___ DATASET CONTENT ___
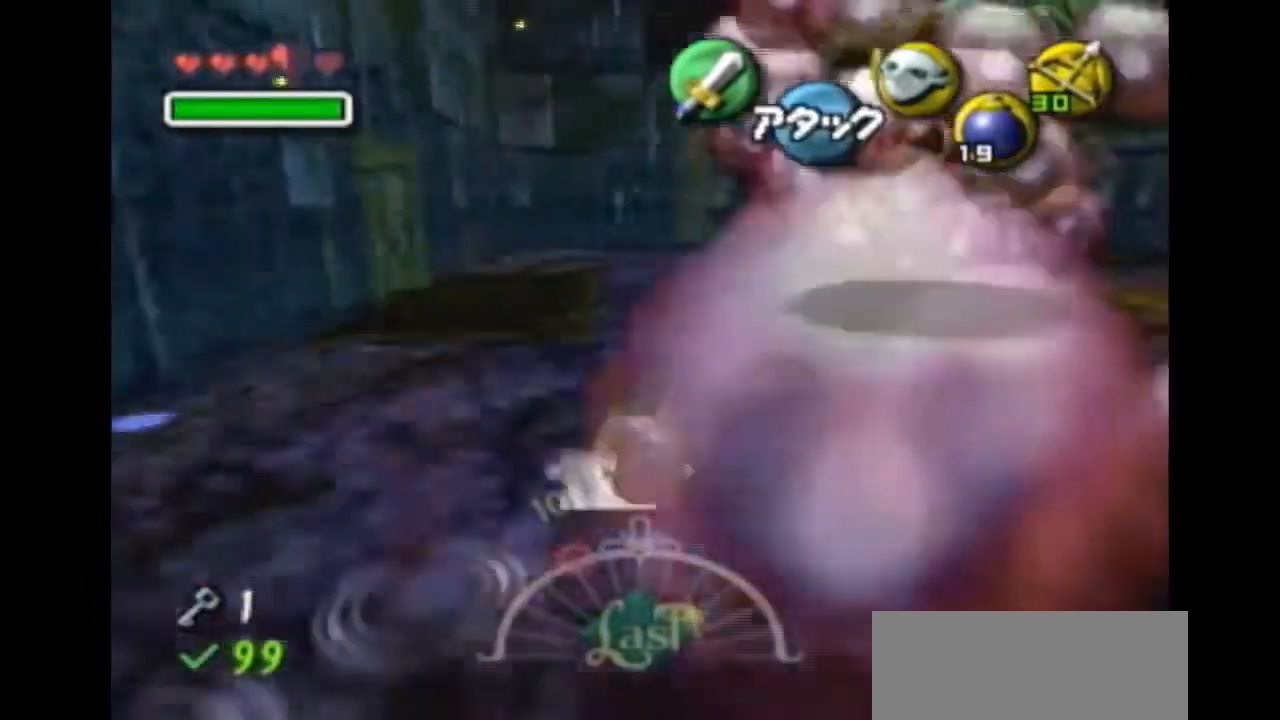
{"dt_ms": 500, "buttons": [], "left_stick": "up-right", "right_stick": "center", "events": [[233, "Z", "down"], [300, "R1", "down"], [400, "Z", "up"], [467, "R1", "up"]]}
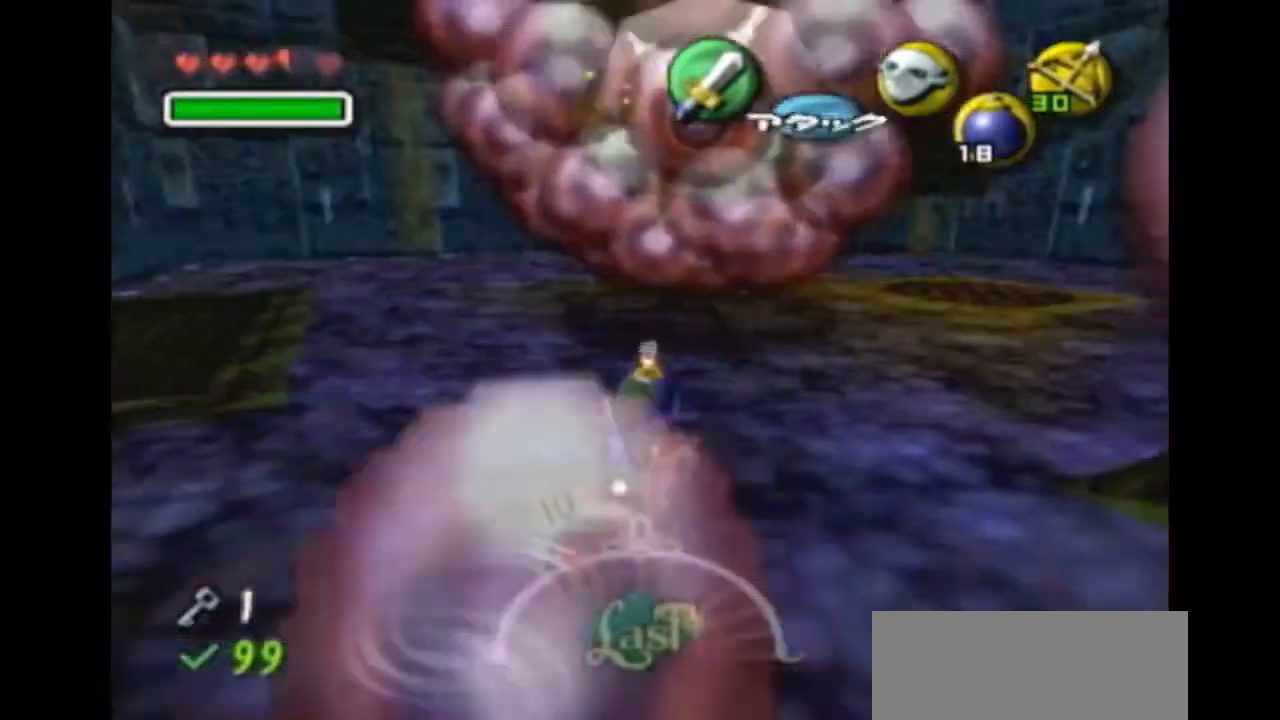
{"dt_ms": 500, "buttons": [], "left_stick": "up-right", "right_stick": "center", "events": [[300, "Z", "down"], [400, "Z", "up"]]}
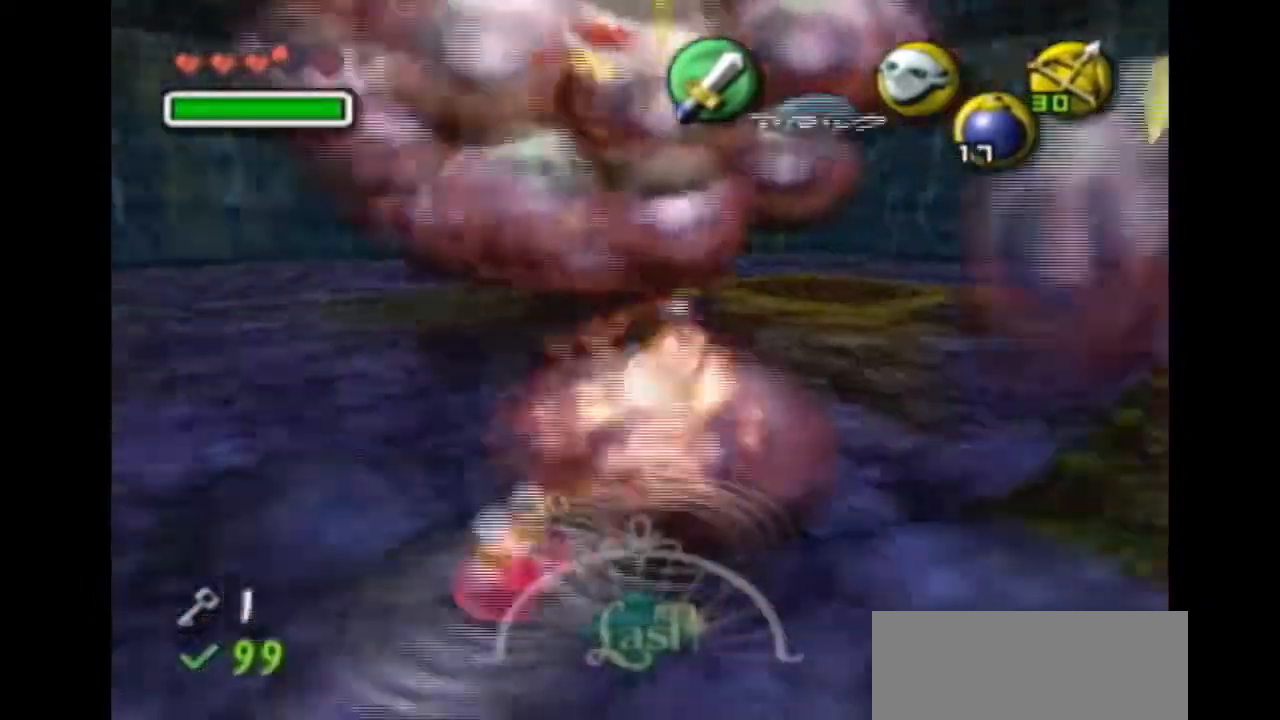
{"dt_ms": 500, "buttons": [], "left_stick": "up-right", "right_stick": "center", "events": []}
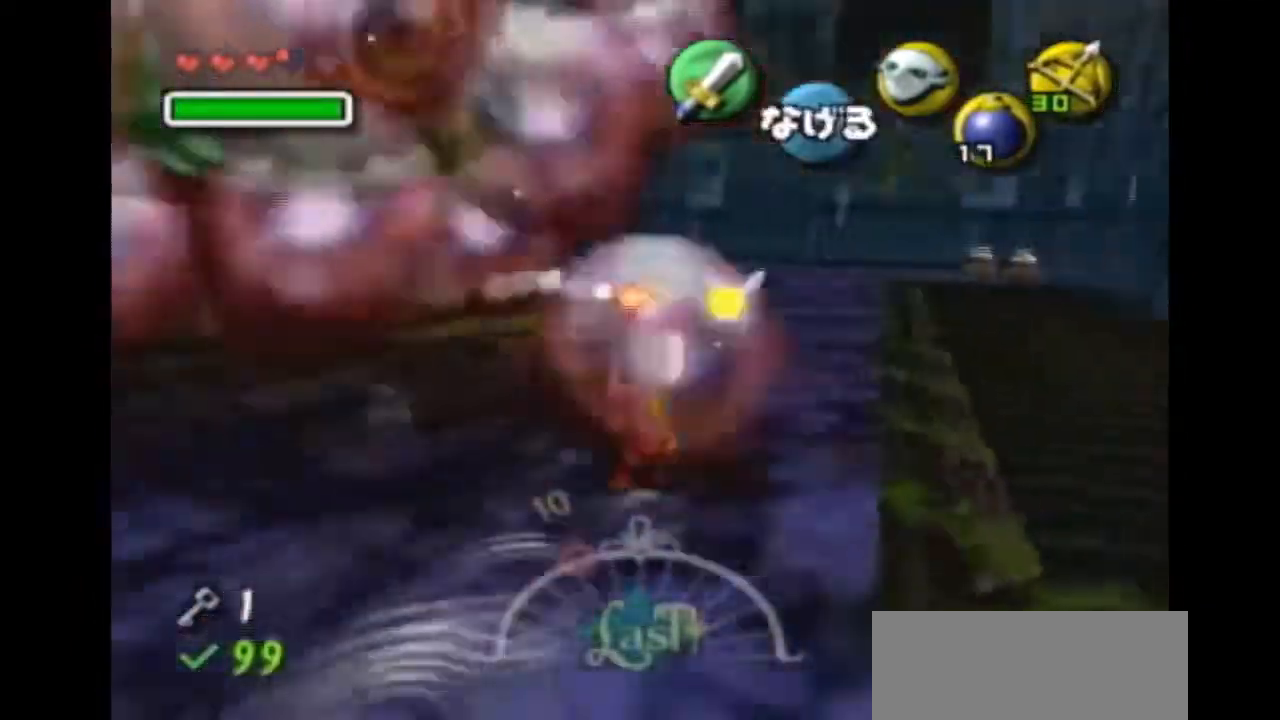
{"dt_ms": 500, "buttons": [], "left_stick": "up-left", "right_stick": "center", "events": [[367, "left_stick", "up"], [500, "left_stick", "up-left"]]}
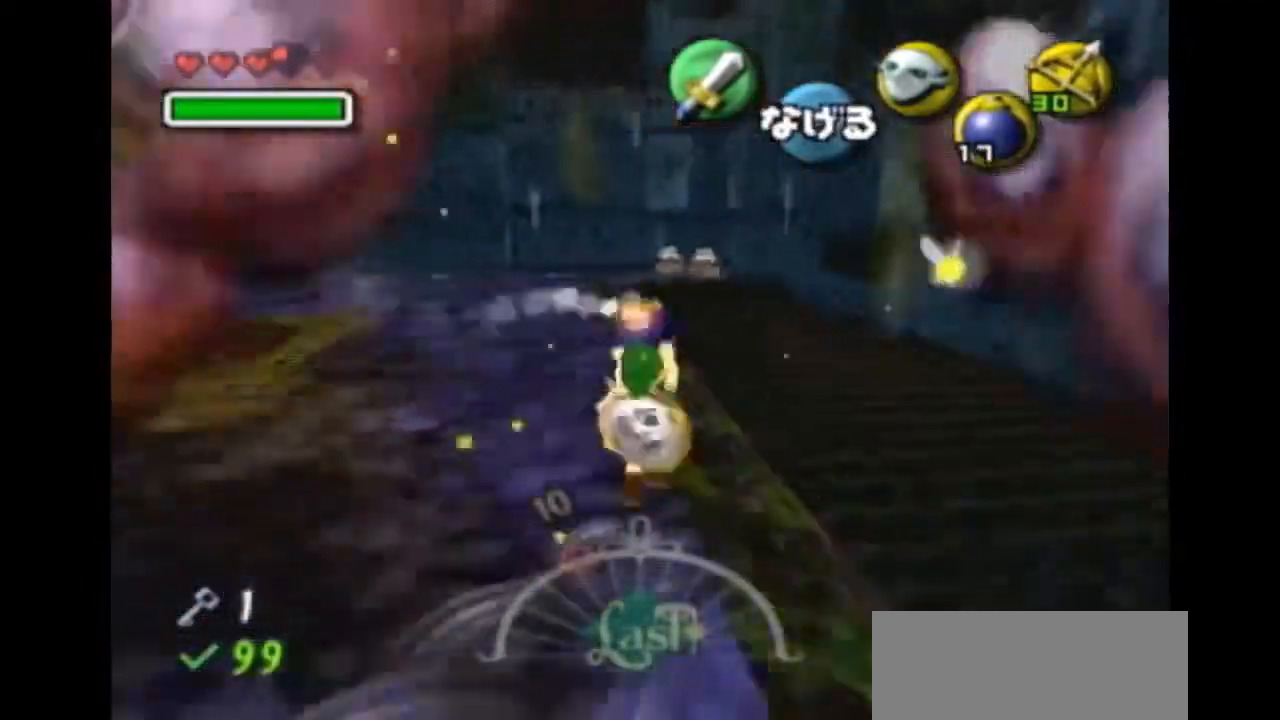
{"dt_ms": 500, "buttons": [], "left_stick": "up-left", "right_stick": "center", "events": []}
___
Copy each line above exactly. Images do not belong in the copy.

ANSWER SECTION:
{"dt_ms": 500, "buttons": [], "left_stick": "up-right", "right_stick": "center", "events": [[233, "Z", "down"], [300, "R1", "down"], [400, "Z", "up"], [467, "R1", "up"]]}
{"dt_ms": 500, "buttons": [], "left_stick": "up-right", "right_stick": "center", "events": [[300, "Z", "down"], [400, "Z", "up"]]}
{"dt_ms": 500, "buttons": [], "left_stick": "up-right", "right_stick": "center", "events": []}
{"dt_ms": 500, "buttons": [], "left_stick": "up-left", "right_stick": "center", "events": [[367, "left_stick", "up"], [500, "left_stick", "up-left"]]}
{"dt_ms": 500, "buttons": [], "left_stick": "up-left", "right_stick": "center", "events": []}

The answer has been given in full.